In a Rio favela, a 12-year-old girl has bullet-proof faith

LAÍS MARIA PEREIRA da Silva, 12, was born and raised in a part of Rio de Janeiro called Complexo da Maré , which comprises one of the biggest set of favelas—or shanty towns—in this Brazilian mega-city. Despite her youth, this girl is already well acquainted with violence, despair, and death. Her part of town is home to 17 separate communities with a total of 130,000 inhabitants. In addition to horrible living conditions—where a piece of bread often makes up a meal—the people live under the constant threat of violence.

 

Laís Maria Pereira da Silva, 12

The favelas of Rio are controlled by various criminal factions that each run drugs through the alleys that make up the neighborhood infrastructures that serve as closely-guarded transportation networks. Complexo da Maré is among the most dangerous areas in the city because it is run by two major criminal groups, Comando Vermelho (“Red Command”) and Terceiro Comando Puro (“Pure Third Command”), with each dominating opposite sides of the area. They are engaged in a constant batt in efforts to expand their respective territory.

Laĺs lives in a favela called Baixa do Sapateiro, on a street called Divisa Street, which means border—and the street got its name precisely because it marks the border between the territories controlled by the two criminal organizations. “They stay in the alleys, exchanging gun fire. We have to lay down on the floor in our homes because no room is secure. The shots come from the front and from behind,” says Viviane Pereira, another resident of Complexo da Maré.

The violence does not only make Laís’ daily life difficult—it also clouds the outlook for her future. The schools in the area often need to cancel classes for security reasons. When there are no gun fights close to school but there is shooting going on near her house, her mother, says the girl, “has to call the teachers to warn us that we cannot leave the school; we’re often asked to study for tests another day.” The girl dreams of studying to be a doctor so she can help people—and so that she can make it possible for her family to move to a safer neighborhood.

The facades of the houses show the evidence of the state of war residents of Complexo de Maré have to contend with. Bullet marks of different sizes are evidence of the gangs’ firepower. In an effort to protect themselves, some people board up their windows with bricks to guard against stray bullets; others build underground rooms to shelter their families during shoot-outs. But no one is really safe. “When the shooting suddenly erupts, we run to the first house we see. Everyone around here knows everyone and understand the fear of these moments,” says Laís, who adds: “I’m afraid to get shot.”
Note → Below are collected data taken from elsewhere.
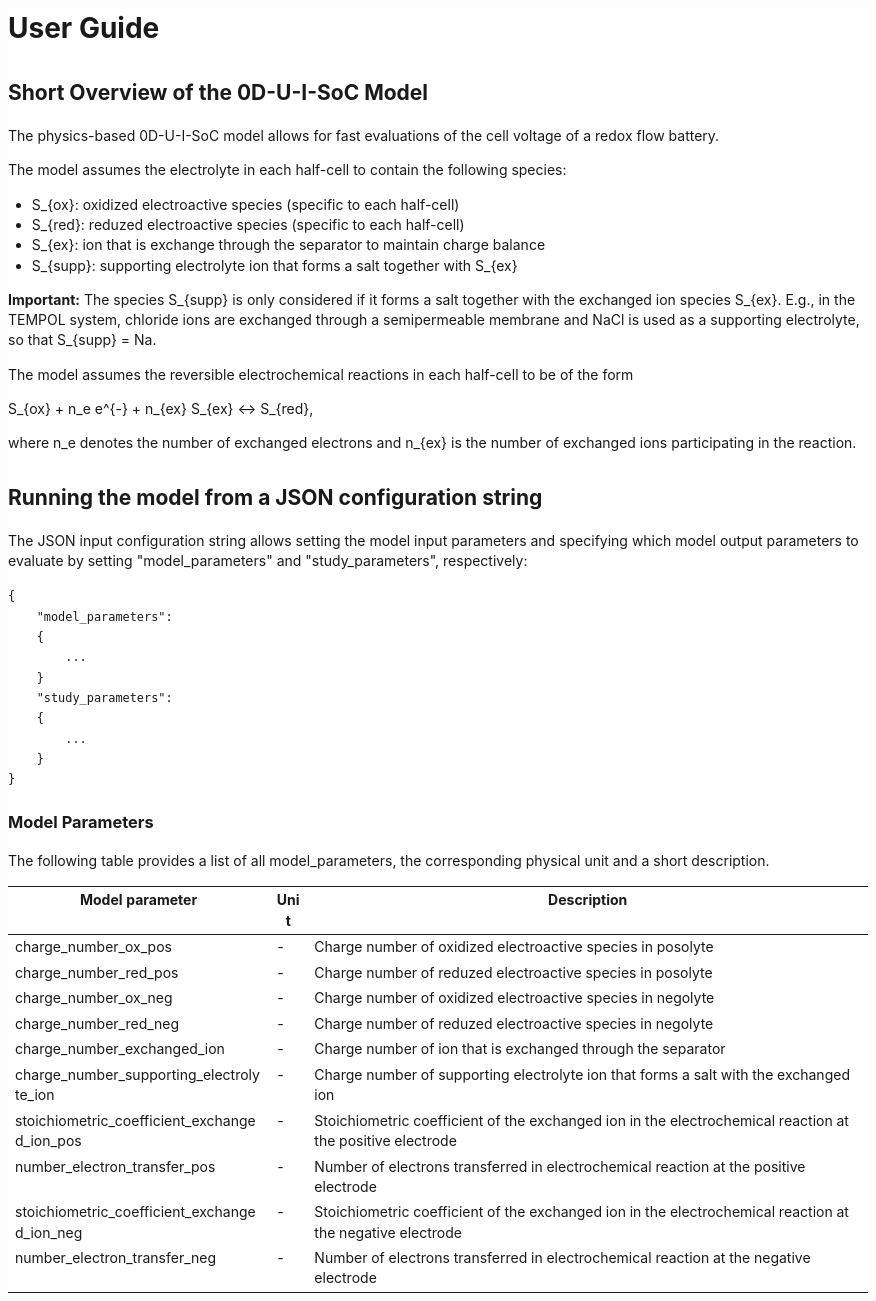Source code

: # User Guide

## Short Overview of the 0D-U-I-SoC Model

The physics-based 0D-U-I-SoC model allows for fast evaluations of the cell voltage of a redox flow battery. 

The model assumes the electrolyte in each half-cell to contain the following species:
- S_{ox}: oxidized electroactive species (specific to each half-cell)
- S_{red}: reduzed electroactive species (specific to each half-cell)
- S_{ex}: ion that is exchange through the separator to maintain charge balance
- S_{supp}: supporting electrolyte ion that forms a salt together with S_{ex}

**Important:** The species S_{supp} is only considered if it forms a salt together with the exchanged ion species S_{ex}. E.g., in the TEMPOL system, chloride ions are exchanged through a semipermeable membrane and NaCl is used as a supporting electrolyte, so that S_{supp} = Na.

The model assumes the reversible electrochemical reactions in each half-cell to be of the form

S_{ox} + n_e e^{-} + n_{ex} S_{ex} <-> S_{red},

where n_e denotes the number of exchanged electrons and n_{ex} is the number of exchanged ions participating in the reaction.

## Running the model from a JSON configuration string

The JSON input configuration string allows setting the model input parameters and specifying which model output parameters to evaluate by setting "model_parameters" and "study_parameters", respectively:

```
{
    "model_parameters":
    {
        ...
    }
    "study_parameters":
    {
        ...
    }
}
```

### Model Parameters

The following table provides a list of all model_parameters, the corresponding physical unit and a short description.

Model parameter | Unit | Description
---|---|---
charge_number_ox_pos | - | Charge number of oxidized electroactive species in posolyte
charge_number_red_pos | - | Charge number of reduzed electroactive species in posolyte
charge_number_ox_neg | - | Charge number of oxidized electroactive species in negolyte
charge_number_red_neg | - | Charge number of reduzed electroactive species in negolyte
charge_number_exchanged_ion | - | Charge number of ion that is exchanged through the separator
charge_number_supporting_electrolyte_ion | - | Charge number of supporting electrolyte ion that forms a salt with the exchanged ion
stoichiometric_coefficient_exchanged_ion_pos | - | Stoichiometric coefficient of the exchanged ion in the electrochemical reaction at the positive electrode
number_electron_transfer_pos | - | Number of electrons transferred in electrochemical reaction at the positive electrode
stoichiometric_coefficient_exchanged_ion_neg | - | Stoichiometric coefficient of the exchanged ion in the electrochemical reaction at the negative electrode
number_electron_transfer_neg  | - | Number of electrons transferred in electrochemical reaction at the negative electrode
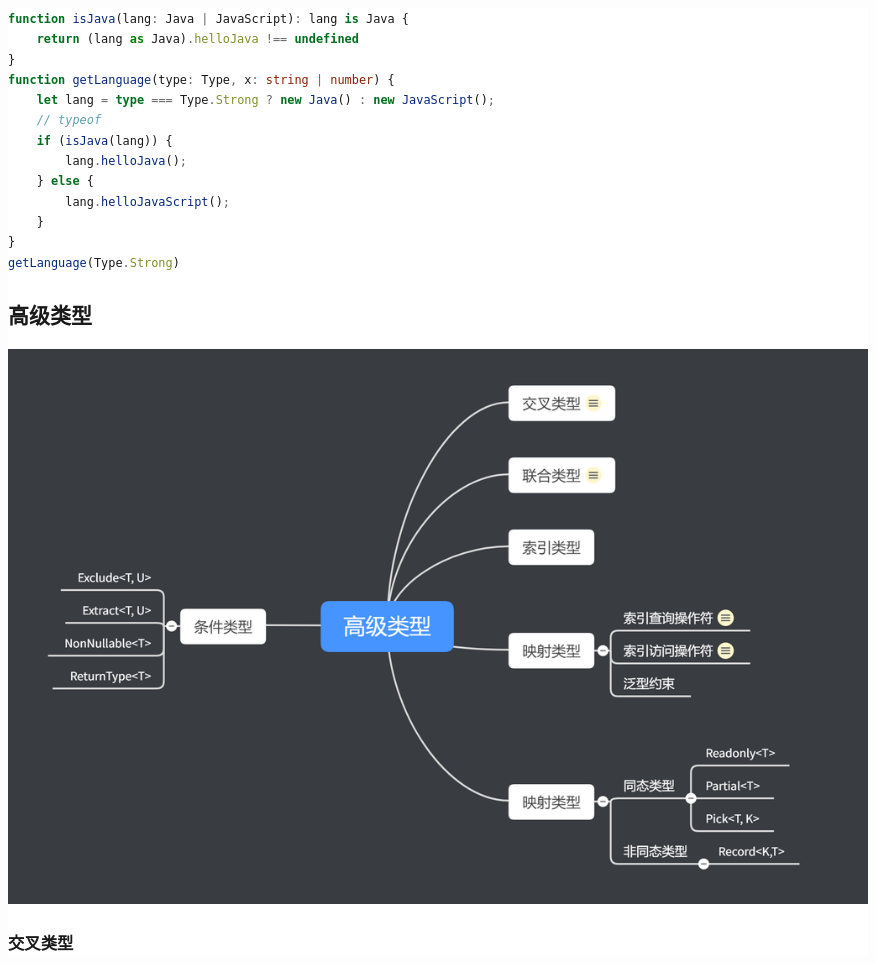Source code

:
 ```ts
function isJava(lang: Java | JavaScript): lang is Java {
    return (lang as Java).helloJava !== undefined
}
function getLanguage(type: Type, x: string | number) {
    let lang = type === Type.Strong ? new Java() : new JavaScript();
    // typeof
	if (isJava(lang)) {
        lang.helloJava();
    } else {
        lang.helloJavaScript();
    }
}
getLanguage(Type.Strong)
```



## 高级类型

![](./image/高级类型.png)

### 交叉类型
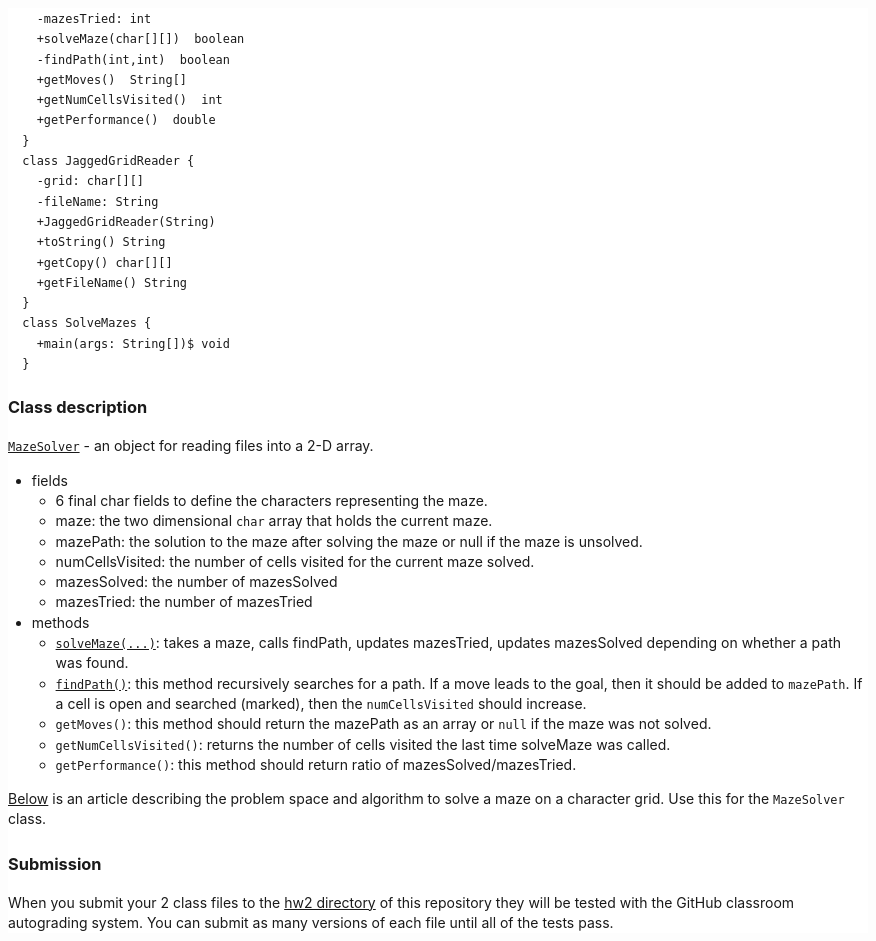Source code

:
 ```mermaid
    -mazesTried: int
    +solveMaze(char[][])  boolean
    -findPath(int,int)  boolean
    +getMoves()  String[]
    +getNumCellsVisited()  int
    +getPerformance()  double
  }
  class JaggedGridReader {
    -grid: char[][]
    -fileName: String
    +JaggedGridReader(String)
    +toString() String
    +getCopy() char[][]
    +getFileName() String
  }
  class SolveMazes {
    +main(args: String[])$ void
  }

```




### Class description
[`MazeSolver`](hw2/MazeSolver.java) - an object for reading files into a 2-D array. 
- fields
  - 6 final char fields to define the characters representing the maze.
  - maze: the two dimensional `char` array that holds the current maze.
  - mazePath: the solution to the maze after solving the maze or null if the maze is unsolved.
  - numCellsVisited: the number of cells visited for the current maze solved.
  - mazesSolved: the number of mazesSolved
  - mazesTried: the number of mazesTried
- methods
  - [`solveMaze(...)`](#solve-maze): takes a maze, calls findPath, updates mazesTried, updates mazesSolved depending on whether a path was found.
  - [`findPath()`](#find-path): this method recursively searches for a path. If a move leads to the goal, then it should be added to `mazePath`. If a cell is open and searched (marked), then the `numCellsVisited` should increase.
  - `getMoves()`: this method should return the mazePath as an array or `null` if the maze was not solved. 
  - `getNumCellsVisited()`: returns the number of cells visited the last time solveMaze was called.
  - `getPerformance()`: this method should return ratio of mazesSolved/mazesTried. 




[Below](#the-problem) is an article describing the problem space and algorithm to solve a maze on a character grid. Use this for the `MazeSolver` class.

### Submission

When you submit your 2 class files to the [hw2 directory](hw2) of this repository they will be tested with the GitHub classroom autograding system. You can submit as many versions of each file until all of the tests pass.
It was precisely at home that Laís’ family lived through one of the most harrowing moments of their lives. It was a typical afternoon; her cousin Ian, who was 12 at the time, was playing on the home’s small patio, as children are rarely allowed to play outside the confines of the home. Laĺs remembers: “Suddenly, a shooting started. Before Ian could run inside, he got shot. My aunt, Ian’s mother, ran downstairs and found her son on the ground, with a puddle of blood around his head.”

The bullet reached the right side of his brain. Family members had to wait for the shootout to end before they were able to take him to the hospital. He survived. But his injury required many surgeries, one of them included removing part of Ian’s brain. As a result, some of his motor skills were impaired; the surgery also affected his ability to talk.

 

Lais and her cousin Lan (19)

“I was very sad, very touched when everything happened to my cousin,” says Laĺs, adding: “today, seven years later, he plays with us, but he cannot run.” Ian is confined to a wheelchair and remembers very little about what happened that day. But his family will never forget it. Laís, along with all her friends, live under a shadow of fear of getting hurt themselves, with even a worse outcome.

“I like to play… run with my friends,” Laís continues, although, she adds: “when we are in the streets or alleys near here, I’m afraid of getting hit, or that a shot hurts one of my friends.” In these almost unbearable circumstances, it’s faith in God that keeps Laís and her family going. It would be easy to lose hope and give way to despair under the constant threat of violence.”

However, speaking with the purity of a child, Laís teaches those who would hear an important lesson: even amidst the shootings, she says, “it’s possible to keep a bullet-proof faith and to be a sign of hope to the others. I always pray to God to support Ian’s parents, my uncle and aunt, and that nothing bad will happen to my friends.”

The Pontifical Foundation ACN supports with different projects the formation of diverse missionary communities, many of which work in the peripheries of Brazil’s big cities. One of them is the community “Mercy alliance” (“Alianza de la Misericordia”) which, with more than 2,000 volunteers and 337 social workers, brings the mercy of God’s Love to the poorest. They work in the favelas of Brazil and the most abandoned areas of the poor neighbourhoods where the situation reported by LAÍS MARIA PEREIRA da Silva is lived daily.

In the last ten years ACN has helped with more than one million euros to 47 projects so that newly born missionary communities can dedicate themselves to the evangelization of the peripheries and help the youth in those neighbourhoods and all those who live on the margins of society.